**Work item**
Return the full listing, character for character.

*** Records provided Section Begins ***

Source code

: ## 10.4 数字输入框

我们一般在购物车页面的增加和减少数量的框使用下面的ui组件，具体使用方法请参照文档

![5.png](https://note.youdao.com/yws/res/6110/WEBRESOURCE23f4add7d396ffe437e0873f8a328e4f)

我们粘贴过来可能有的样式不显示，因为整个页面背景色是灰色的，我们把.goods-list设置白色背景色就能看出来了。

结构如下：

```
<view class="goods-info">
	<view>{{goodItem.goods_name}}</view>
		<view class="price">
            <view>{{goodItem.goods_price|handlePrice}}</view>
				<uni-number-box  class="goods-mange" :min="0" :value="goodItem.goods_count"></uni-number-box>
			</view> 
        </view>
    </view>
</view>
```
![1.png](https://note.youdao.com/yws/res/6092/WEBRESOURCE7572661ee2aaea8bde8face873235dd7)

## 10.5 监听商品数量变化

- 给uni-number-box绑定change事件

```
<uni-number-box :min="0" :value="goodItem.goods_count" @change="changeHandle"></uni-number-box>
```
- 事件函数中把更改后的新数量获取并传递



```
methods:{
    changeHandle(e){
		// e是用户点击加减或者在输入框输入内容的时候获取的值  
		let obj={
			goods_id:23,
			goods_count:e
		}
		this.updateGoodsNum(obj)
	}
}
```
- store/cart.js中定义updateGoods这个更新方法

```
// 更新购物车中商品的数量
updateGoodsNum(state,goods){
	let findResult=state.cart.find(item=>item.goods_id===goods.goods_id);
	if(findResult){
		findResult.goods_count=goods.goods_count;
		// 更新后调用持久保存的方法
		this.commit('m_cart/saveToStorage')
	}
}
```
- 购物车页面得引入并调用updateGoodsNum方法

*** Records provided Section Ends ***

**Answer to this problem**
Source code

: ## 10.4 数字输入框

我们一般在购物车页面的增加和减少数量的框使用下面的ui组件，具体使用方法请参照文档

![5.png](https://note.youdao.com/yws/res/6110/WEBRESOURCE23f4add7d396ffe437e0873f8a328e4f)

我们粘贴过来可能有的样式不显示，因为整个页面背景色是灰色的，我们把.goods-list设置白色背景色就能看出来了。

结构如下：

```
<view class="goods-info">
	<view>{{goodItem.goods_name}}</view>
		<view class="price">
            <view>{{goodItem.goods_price|handlePrice}}</view>
				<uni-number-box  class="goods-mange" :min="0" :value="goodItem.goods_count"></uni-number-box>
			</view> 
        </view>
    </view>
</view>
```
![1.png](https://note.youdao.com/yws/res/6092/WEBRESOURCE7572661ee2aaea8bde8face873235dd7)

## 10.5 监听商品数量变化

- 给uni-number-box绑定change事件

```
<uni-number-box :min="0" :value="goodItem.goods_count" @change="changeHandle"></uni-number-box>
```
- 事件函数中把更改后的新数量获取并传递



```
methods:{
    changeHandle(e){
		// e是用户点击加减或者在输入框输入内容的时候获取的值  
		let obj={
			goods_id:23,
			goods_count:e
		}
		this.updateGoodsNum(obj)
	}
}
```
- store/cart.js中定义updateGoods这个更新方法

```
// 更新购物车中商品的数量
updateGoodsNum(state,goods){
	let findResult=state.cart.find(item=>item.goods_id===goods.goods_id);
	if(findResult){
		findResult.goods_count=goods.goods_count;
		// 更新后调用持久保存的方法
		this.commit('m_cart/saveToStorage')
	}
}
```
- 购物车页面得引入并调用updateGoodsNum方法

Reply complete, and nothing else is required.